Preparação para receber a Comunhão
Recebem o sagrado Corpo de Nosso Senhor sacramental
e espiritualmente aqueles que recebem devida e dignamente o Santíssimo
Sacramento. Quando digo “dignamente”, não pretendo afirmar que haja um homem
tão bom ou que possa ser tão bom que a sua bondade o torne, com toda a justiça
e razão, digno de receber no seu vil corpo terreno a Carne e Sangue santos,
bem-aventurados e gloriosos, do próprio Deus todo-poderoso, com a sua alma
celestial e a majestade da sua divindade eterna; quero antes dizer que o homem
pode preparar-se, colaborando com a graça de Deus, para chegar a um estado tal
que a incomparável bondade de Deus, na sua liberal abundância, se digne tomá-lo
e aceitá-lo como digno de receber o seu precioso e inestimável Corpo no corpo
de um simples servidor.
Tal é a maravilhosa generosidade de Deus
todo-poderoso, pois Ele não só se digna, mas até se deleita de verdade em estar
com os homens, se estes se preparam para recebê-lo com alma limpa e virtuosa,
pelo que diz: Delitiae meae esse cum
filiis hominum: “As minhas delícias são estar com os filhos dos homens”
(Pr. VIII, 31).
E como podemos duvidar de que Deus se deleita com
os filhos dos homens quando o próprio Filho de Deus e verdadeiro Deus
todo-poderoso quis não só fazer-se filho do homem, isto é, filho de Adão, o
primeiro homem, mas além disso quis sofrer na sua inocente humanidade a
dolorosa Paixão para a redenção e restauração do homem!
Para lembrança e memorial dessa Paixão, não
menosprezou aceitar por dignos aqueles homens que a si mesmos não se fizeram
deliberadamente indignos de receber o próprio santo Corpo nos seus corpos pra
inestimável bem-estar das suas almas.
Mais ainda, na sua soberana paciência, não se
recusa a entrar corporalmente nos corpos vis daqueles cujas mentes sujas
rejeitam recebê-lo graciosamente, e não frutuosa nem espiritualmente, isto é,
recebem o seu santíssimo Corpo nos seus corpos sob o sinal sacramental, mas não
recebem a virtude e o efeito do Sacramento, a graça pela qual se tornariam membros
vivos, incorporados ao sagrado Corpo Místico de Cristo. Em lugar dessa graça
vivificante, recebem o seu juízo e a sua condenação.

**Material**
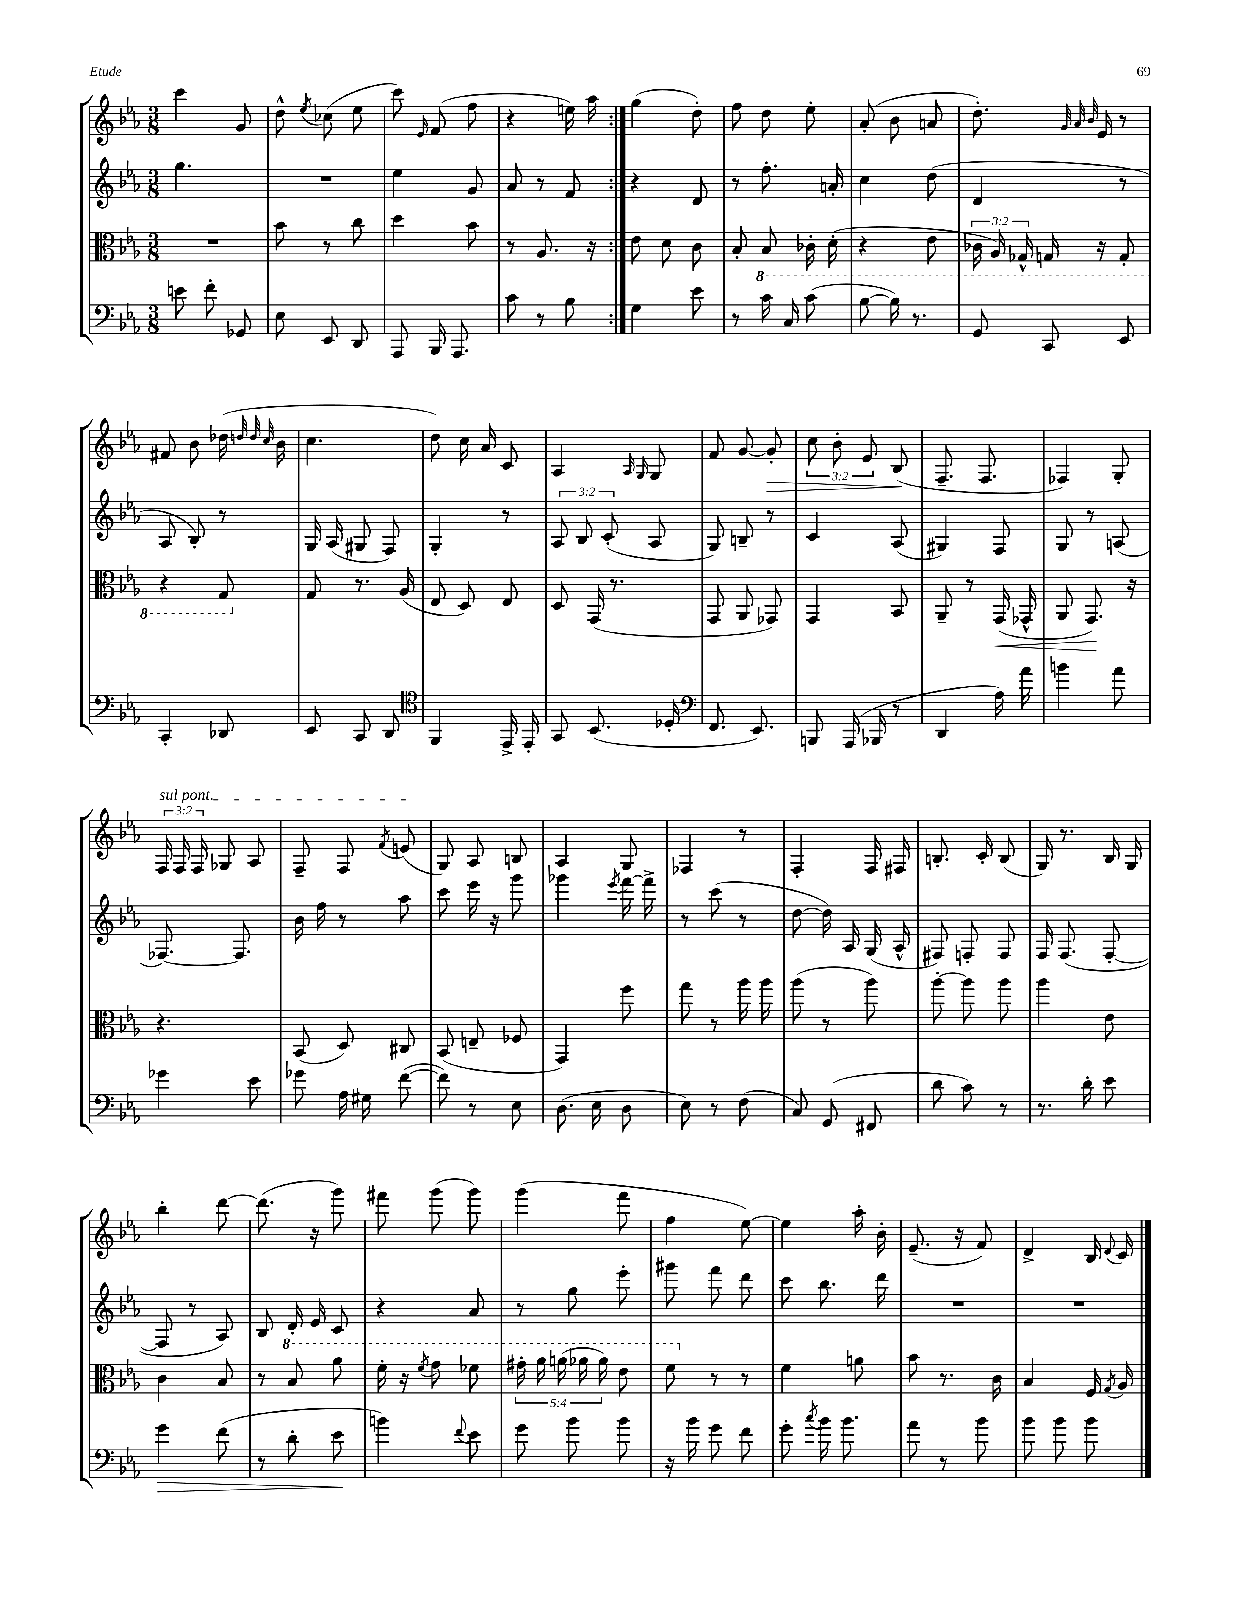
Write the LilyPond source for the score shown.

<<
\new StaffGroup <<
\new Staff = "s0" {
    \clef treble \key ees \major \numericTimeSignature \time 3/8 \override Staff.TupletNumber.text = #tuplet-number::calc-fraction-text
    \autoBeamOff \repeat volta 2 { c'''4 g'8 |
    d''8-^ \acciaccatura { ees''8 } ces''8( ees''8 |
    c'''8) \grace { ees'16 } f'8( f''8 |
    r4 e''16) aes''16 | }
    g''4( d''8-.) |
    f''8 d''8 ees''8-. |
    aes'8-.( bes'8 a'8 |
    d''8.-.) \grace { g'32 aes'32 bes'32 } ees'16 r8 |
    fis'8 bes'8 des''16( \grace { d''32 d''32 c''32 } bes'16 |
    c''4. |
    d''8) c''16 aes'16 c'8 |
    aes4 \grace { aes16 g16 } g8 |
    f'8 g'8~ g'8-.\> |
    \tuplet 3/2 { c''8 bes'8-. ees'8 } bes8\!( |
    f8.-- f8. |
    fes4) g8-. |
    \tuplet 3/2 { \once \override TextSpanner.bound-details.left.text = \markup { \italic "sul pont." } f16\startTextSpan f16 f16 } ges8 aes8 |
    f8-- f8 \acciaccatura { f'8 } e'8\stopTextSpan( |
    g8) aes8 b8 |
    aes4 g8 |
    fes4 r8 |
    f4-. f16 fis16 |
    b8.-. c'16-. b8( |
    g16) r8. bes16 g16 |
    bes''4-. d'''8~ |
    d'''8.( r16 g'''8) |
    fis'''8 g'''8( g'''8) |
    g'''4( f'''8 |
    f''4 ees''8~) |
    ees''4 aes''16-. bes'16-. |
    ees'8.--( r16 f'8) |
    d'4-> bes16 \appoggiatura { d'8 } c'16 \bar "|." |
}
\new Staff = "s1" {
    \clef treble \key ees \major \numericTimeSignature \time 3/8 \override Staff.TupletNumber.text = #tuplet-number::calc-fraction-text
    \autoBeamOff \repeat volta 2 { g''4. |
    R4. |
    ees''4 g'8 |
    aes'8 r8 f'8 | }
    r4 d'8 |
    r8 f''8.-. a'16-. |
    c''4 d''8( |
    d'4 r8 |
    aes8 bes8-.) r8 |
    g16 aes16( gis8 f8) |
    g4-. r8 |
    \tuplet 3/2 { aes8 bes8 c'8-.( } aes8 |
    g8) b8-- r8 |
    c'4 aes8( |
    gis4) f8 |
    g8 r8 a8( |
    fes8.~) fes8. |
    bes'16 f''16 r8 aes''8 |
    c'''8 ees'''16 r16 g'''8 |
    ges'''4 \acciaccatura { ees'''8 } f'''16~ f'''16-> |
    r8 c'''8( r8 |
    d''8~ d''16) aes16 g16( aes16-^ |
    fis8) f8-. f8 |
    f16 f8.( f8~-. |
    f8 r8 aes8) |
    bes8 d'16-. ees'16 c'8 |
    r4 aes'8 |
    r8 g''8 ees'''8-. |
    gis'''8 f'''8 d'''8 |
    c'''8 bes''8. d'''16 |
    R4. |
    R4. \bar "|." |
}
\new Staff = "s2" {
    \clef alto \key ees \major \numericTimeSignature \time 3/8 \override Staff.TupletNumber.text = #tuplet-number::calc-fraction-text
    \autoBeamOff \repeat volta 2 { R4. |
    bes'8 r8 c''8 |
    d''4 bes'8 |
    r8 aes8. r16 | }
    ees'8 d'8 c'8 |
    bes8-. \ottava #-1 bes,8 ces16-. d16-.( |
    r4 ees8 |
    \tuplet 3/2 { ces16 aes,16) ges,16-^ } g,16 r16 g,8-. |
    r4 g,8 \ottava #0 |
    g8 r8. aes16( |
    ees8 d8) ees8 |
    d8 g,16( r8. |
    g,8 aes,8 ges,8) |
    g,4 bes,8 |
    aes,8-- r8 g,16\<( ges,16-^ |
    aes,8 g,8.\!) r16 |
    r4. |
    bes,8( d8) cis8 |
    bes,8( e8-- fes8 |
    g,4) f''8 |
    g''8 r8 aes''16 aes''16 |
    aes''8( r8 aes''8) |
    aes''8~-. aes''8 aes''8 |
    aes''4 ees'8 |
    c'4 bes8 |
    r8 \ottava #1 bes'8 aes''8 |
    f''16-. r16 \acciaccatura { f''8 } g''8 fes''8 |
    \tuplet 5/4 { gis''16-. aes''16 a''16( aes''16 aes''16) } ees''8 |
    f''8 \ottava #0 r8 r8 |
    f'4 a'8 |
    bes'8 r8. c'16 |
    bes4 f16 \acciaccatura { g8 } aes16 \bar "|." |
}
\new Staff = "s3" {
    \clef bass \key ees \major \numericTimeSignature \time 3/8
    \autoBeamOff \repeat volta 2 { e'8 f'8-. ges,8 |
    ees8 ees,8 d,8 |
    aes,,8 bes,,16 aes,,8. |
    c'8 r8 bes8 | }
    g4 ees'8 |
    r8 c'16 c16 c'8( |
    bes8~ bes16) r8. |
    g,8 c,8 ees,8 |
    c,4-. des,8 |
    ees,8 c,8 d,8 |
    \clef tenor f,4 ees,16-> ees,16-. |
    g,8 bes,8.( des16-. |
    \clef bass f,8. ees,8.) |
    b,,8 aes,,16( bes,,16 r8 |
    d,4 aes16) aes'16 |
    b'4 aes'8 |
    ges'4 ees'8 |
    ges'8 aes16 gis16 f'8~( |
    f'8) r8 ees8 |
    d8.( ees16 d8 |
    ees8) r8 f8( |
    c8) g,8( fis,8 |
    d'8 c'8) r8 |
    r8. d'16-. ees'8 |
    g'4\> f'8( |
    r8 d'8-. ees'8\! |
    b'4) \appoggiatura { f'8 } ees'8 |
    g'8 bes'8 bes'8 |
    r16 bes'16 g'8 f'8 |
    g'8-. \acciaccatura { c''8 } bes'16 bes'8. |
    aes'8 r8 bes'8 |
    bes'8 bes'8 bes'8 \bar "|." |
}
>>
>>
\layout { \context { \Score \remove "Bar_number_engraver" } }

--

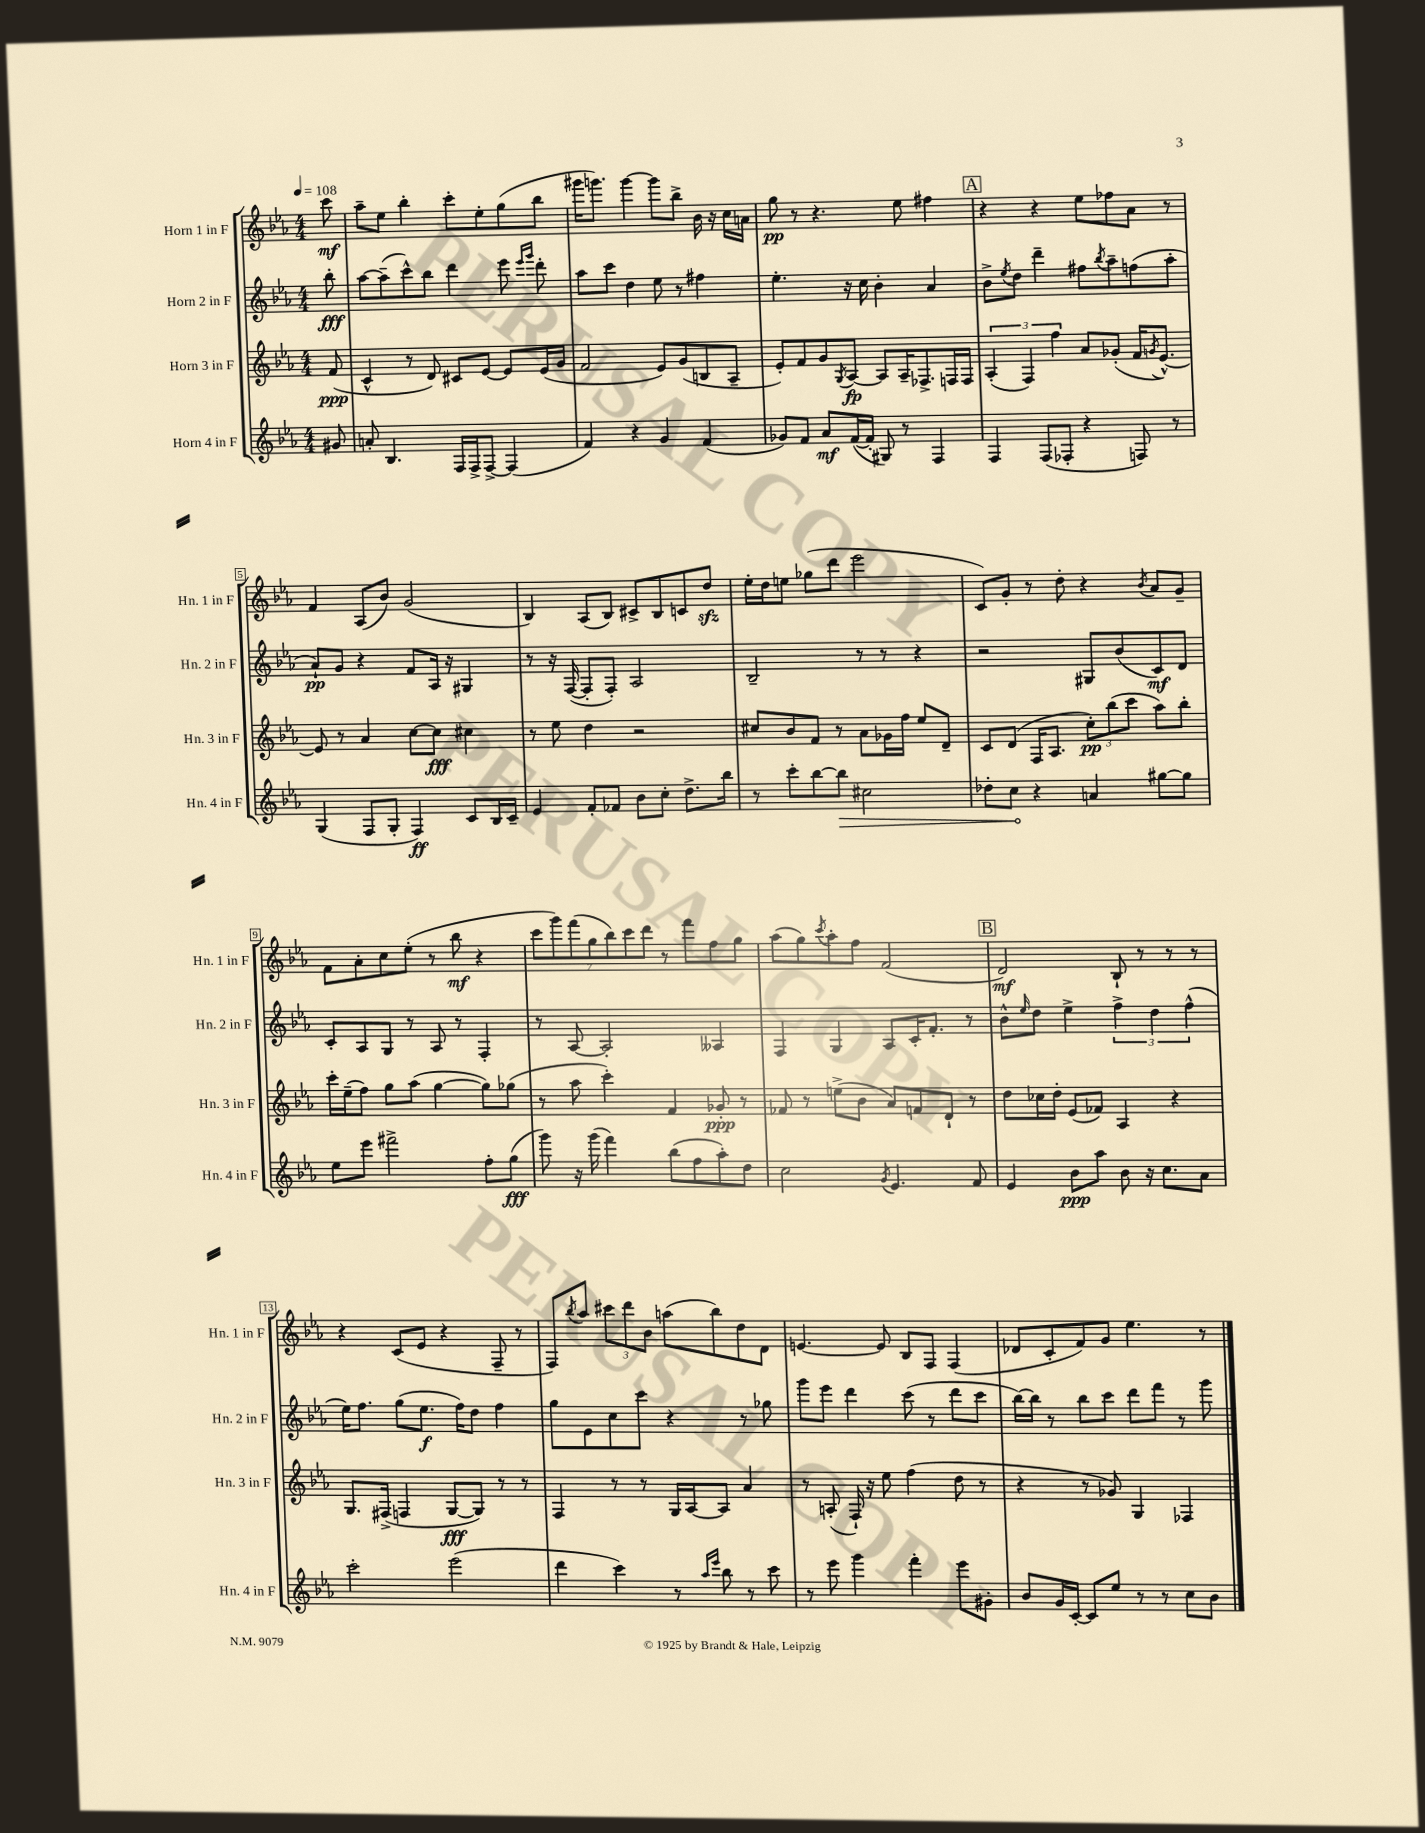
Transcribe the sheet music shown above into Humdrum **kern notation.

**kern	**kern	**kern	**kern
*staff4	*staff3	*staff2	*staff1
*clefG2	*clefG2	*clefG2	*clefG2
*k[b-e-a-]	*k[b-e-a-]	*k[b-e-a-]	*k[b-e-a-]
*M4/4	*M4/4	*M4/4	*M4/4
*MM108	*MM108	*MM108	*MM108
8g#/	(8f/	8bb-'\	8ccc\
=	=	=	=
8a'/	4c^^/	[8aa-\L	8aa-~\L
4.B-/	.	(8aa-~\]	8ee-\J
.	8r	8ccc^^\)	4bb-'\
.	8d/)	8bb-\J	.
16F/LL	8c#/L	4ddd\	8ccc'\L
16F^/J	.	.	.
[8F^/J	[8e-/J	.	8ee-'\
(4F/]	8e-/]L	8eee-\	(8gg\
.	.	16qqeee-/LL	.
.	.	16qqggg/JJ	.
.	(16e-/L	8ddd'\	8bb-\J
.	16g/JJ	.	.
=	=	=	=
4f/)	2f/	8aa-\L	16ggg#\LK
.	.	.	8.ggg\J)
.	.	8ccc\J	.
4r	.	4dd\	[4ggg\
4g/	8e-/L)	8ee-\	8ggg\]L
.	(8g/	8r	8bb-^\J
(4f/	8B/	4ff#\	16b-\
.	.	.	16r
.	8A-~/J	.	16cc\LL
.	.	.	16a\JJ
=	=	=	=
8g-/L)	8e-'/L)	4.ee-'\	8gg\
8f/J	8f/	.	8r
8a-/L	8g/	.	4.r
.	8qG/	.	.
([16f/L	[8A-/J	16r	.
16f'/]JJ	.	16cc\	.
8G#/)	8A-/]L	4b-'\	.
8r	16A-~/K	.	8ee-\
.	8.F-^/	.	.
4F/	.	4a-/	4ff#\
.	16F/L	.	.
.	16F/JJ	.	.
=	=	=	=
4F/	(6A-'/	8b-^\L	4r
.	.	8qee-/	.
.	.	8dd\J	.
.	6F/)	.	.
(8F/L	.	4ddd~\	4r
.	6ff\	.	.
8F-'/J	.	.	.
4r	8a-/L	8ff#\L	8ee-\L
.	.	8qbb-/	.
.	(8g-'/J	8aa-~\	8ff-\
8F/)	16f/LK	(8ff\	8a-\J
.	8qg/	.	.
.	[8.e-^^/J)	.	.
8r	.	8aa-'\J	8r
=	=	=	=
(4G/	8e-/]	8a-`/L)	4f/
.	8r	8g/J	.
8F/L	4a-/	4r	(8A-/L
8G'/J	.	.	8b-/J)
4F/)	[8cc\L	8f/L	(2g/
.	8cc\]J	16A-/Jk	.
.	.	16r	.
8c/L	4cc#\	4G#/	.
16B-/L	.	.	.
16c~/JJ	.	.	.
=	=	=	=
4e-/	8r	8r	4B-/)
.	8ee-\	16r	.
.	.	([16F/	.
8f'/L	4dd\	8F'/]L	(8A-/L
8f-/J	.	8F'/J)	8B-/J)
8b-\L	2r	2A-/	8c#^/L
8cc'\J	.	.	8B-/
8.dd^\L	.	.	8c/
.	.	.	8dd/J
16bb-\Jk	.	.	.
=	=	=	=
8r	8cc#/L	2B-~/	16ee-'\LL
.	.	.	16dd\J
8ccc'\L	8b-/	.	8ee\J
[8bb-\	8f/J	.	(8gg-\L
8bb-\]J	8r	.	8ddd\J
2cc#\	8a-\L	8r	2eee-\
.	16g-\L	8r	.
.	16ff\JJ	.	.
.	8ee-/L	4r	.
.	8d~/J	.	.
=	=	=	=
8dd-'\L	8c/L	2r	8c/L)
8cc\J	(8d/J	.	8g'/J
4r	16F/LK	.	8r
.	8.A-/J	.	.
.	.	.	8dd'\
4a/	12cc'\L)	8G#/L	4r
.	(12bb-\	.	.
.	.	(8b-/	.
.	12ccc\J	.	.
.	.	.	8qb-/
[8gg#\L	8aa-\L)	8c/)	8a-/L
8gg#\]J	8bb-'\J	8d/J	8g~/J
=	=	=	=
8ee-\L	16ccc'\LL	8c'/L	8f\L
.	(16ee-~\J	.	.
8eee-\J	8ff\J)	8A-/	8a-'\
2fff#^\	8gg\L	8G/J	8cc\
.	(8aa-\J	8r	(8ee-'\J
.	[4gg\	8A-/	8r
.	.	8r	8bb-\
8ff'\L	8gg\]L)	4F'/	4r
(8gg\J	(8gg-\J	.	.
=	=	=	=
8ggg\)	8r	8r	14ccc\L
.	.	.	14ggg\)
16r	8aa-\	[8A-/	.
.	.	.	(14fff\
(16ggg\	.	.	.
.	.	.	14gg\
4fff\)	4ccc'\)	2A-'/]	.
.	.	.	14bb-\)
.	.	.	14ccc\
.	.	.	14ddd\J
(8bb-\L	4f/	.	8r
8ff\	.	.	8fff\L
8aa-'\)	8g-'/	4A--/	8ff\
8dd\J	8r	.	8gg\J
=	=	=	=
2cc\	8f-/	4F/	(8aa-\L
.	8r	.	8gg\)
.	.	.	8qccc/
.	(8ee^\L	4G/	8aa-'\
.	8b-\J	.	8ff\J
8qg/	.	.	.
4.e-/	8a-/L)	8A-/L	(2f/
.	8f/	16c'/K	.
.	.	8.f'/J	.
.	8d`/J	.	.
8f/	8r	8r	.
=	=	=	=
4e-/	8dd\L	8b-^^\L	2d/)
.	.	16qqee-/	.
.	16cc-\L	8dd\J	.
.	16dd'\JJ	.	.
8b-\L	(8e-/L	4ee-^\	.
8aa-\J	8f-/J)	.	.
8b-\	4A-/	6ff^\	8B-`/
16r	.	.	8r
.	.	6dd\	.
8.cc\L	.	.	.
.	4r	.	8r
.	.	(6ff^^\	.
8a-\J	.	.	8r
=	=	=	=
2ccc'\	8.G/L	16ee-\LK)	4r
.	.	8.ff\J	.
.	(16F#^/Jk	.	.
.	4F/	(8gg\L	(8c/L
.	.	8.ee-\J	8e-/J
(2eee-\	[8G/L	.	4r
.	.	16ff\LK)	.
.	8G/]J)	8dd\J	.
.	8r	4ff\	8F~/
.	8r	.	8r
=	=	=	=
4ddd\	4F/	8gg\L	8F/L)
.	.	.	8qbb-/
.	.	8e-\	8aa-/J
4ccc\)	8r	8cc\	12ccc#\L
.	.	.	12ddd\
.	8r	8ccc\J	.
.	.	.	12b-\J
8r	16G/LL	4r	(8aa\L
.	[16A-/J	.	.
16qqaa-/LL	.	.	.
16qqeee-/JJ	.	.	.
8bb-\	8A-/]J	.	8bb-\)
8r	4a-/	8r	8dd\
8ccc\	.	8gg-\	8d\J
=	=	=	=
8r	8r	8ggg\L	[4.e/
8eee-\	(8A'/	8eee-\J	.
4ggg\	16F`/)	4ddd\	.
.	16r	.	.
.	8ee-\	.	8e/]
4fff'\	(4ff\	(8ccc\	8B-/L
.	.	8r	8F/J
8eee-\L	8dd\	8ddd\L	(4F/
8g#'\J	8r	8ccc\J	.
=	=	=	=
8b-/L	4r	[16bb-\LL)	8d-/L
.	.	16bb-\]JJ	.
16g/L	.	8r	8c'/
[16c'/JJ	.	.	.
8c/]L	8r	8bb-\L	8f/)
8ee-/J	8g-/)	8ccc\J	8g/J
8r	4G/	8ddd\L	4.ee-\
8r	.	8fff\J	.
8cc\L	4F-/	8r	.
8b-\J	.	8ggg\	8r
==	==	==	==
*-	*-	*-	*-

**Tarefa 1**
No texto sobre a preparação para a Comunhão, o que recebem, em lugar da graça vivificante, aqueles que recebem o Corpo de Cristo sem fruto espiritual?
**Tarefa 2**
Por favor, reescreva o trecho do texto sobre a Comunhão que começa nas palavras "Mais ainda, na" e termina depois de "a sua condenação.", substituindo "sujas" por "impuras".
**Tarefa 3**
Dê continuidade ao texto sobre a preparação para receber a Comunhão a partir do ponto em que ele termina.
O material é independente do texto e não faz parte dele.

**Resposta final 1**
Recebem o seu juízo e a sua condenação.

**Resposta final 2**
Mais ainda, na sua soberana paciência, não se
recusa a entrar corporalmente nos corpos vis daqueles cujas mentes impuras
rejeitam recebê-lo graciosamente, e não frutuosa nem espiritualmente, isto é,
recebem o seu santíssimo Corpo nos seus corpos sob o sinal sacramental, mas não
recebem a virtude e o efeito do Sacramento, a graça pela qual se tornariam membros
vivos, incorporados ao sagrado Corpo Místico de Cristo. Em lugar dessa graça
vivificante, recebem o seu juízo e a sua condenação.

**Resposta final 3**
Alguns, devido à injuriosa enormidade do propósito
mortalmente pecaminoso com que se atrevem a receber esse Corpo sagrado, merecem
que o diabo (com a permissão de Deus) entre pessoalmente nos seus corações, de
forma que nunca mais têm a graça de expulsá-lo: pois assim como um homem monta
e controla um cavalo com o freio e as esporas, e o faz ir aonde quiser guiá-lo,
assim o diabo governa e conduz o homem com sugestões interiores, refreando-o
diante de toda a ação boa e esporeando-o a praticar o mal, até que finalmente o
leva a todo o tipo de maldade. Assim fez com o falso e traidor Judas, que
recebeu aquele sagrado Corpo em pecado: primeiro, o diabo levou-o a trair o
próprio Corpo santo do seu amabilíssimo Senhor, a quem acabava de receber
sacrilegamente, e, umas poucas horas depois, conduzindo-o à sua própria e
desesperada destruição (cfr. Mt. XXVI, 21-25 e XXVII, 3-5).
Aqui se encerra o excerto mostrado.